> _Exercises to complete_:
1. Reproduce the portion of the Blue Mountain sage passage that starts with "The leaves of Blue" and goes on through "repellents when burned.", keeping every word unchanged.
2. In the Blue Mountain sage passage, in what arrangement do the plant's flowers grow?
3. Write what comes next in the Blue Mountain sage passage, picking up after its final sentence.

Salvia stenophylla (Blue Mountain sage) is a perennial shrub native to a wide area of Southern Africa: South Africa (the Cape Provinces, Lesotho, KwaZulu-Natal, the Free State and the Northern Provinces), Botswana and Namibia. It grows on grassy or stony slopes, and in open countryside or among shrubs. It has been used traditionally as a disinfectant by burning it in huts after sickness, and it is also mixed with tobacco for smoking. Its specific epithet, stenophylla, refers to the narrow leaves.

==Description==

Salvia stenophylla is a many-branched and upright shrub that reaches up to 2 ft tall and wide in the wild, less in cultivation. The stems are square and lightly covered with hairs. The leaves are long and narrow with deep lobes. They have a strong fragrance and are rough to the touch. The sparsely spaced leaves are pinnatid, growing up to 2 in long and 0.5 in wide, with ten pairs of narrow segments that have glands. These glands give off a wood-like aroma when brushed. The stem and leaves contain the essential oils. The tiny pale blue flowers appear during the summer months. They grow in whorls of six to eight, and are held in a calyx that is hairy and covered with oil glands.

==Uses==

The leaves of Blue Mountain sage can be made into a tea and used to soothe digestive problems, colds, coughs, chest congestion, and relieve breathing issues. A poultice may be put on wounds such as scrapes, sores, and bites, giving relief by providing a cooling sensation. The herbage contains antibacterial and anti-inflammatory agents. The leaves of this plant are natural insect repellents when burned.

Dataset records

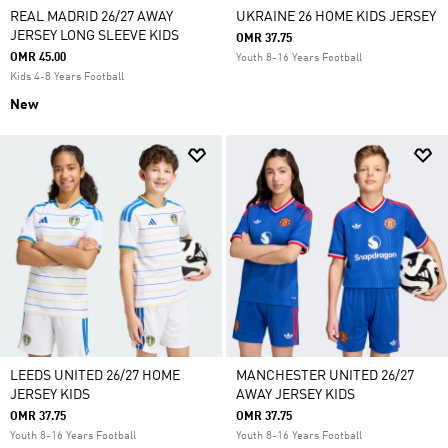
REAL MADRID 26/27 AWAY
UKRAINE 26 HOME KIDS JERSEY
JERSEY LONG SLEEVE KIDS
OMR 37.75
OMR 45.00
Youth 8-16 Years Football
Kids 4-8 Years Football
New
LEEDS UNITED 26/27 HOME
MANCHESTER UNITED 26/27
JERSEY KIDS
AWAY JERSEY KIDS
OMR 37.75
OMR 37.75
Youth 8-16 Years Football
Youth 8-16 Years Football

> _Exercise answers_:
1.
The leaves of Blue Mountain sage can be made into a tea and used to soothe digestive problems, colds, coughs, chest congestion, and relieve breathing issues. A poultice may be put on wounds such as scrapes, sores, and bites, giving relief by providing a cooling sensation. The herbage contains antibacterial and anti-inflammatory agents. The leaves of this plant are natural insect repellents when burned.

2. They grow in whorls of six to eight.

3.
==Essential oil==

The essential oil from Blue Mountain sage is straw-like in color. The oil is used to relieve stress and promote relaxation. It is used as a massage oil and an agent of aromatherapy. It may also be diluted, placed in the palms of the hands, and inhaled, a method used to clear the sinuses and bronchi. The oil can be blended with basil, bergamot, cypress, geranium, ginger, lavender, lemon, vetivert, and ylang-ylang. This is a method of creating new flavors and scents from the original aroma.

==Chemical composition of the oil==

The most abundant compounds in the Blue Mountain sage oil are α-bisabolol (46.5%), limonene (38.1%), δ-3-carene (24.9%), γ-terpinene (20.3%), p-cymene (18.4%) and (E)-nerolidol (53.6%).